• _WORK TO DO_
Could you write out each of the entries below word for word?

>>>>

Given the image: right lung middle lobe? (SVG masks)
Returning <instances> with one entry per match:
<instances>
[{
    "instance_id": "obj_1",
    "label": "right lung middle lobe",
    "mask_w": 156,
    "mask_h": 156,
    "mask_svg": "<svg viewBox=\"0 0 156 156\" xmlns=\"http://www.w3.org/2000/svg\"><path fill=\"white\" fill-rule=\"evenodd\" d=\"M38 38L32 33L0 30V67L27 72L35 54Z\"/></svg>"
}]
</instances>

<<<<

• _CORRECT ANSWER_
Given the image: right lung middle lobe? (SVG masks)
Returning <instances> with one entry per match:
<instances>
[{
    "instance_id": "obj_1",
    "label": "right lung middle lobe",
    "mask_w": 156,
    "mask_h": 156,
    "mask_svg": "<svg viewBox=\"0 0 156 156\" xmlns=\"http://www.w3.org/2000/svg\"><path fill=\"white\" fill-rule=\"evenodd\" d=\"M38 38L32 33L0 30V67L27 72L35 54Z\"/></svg>"
}]
</instances>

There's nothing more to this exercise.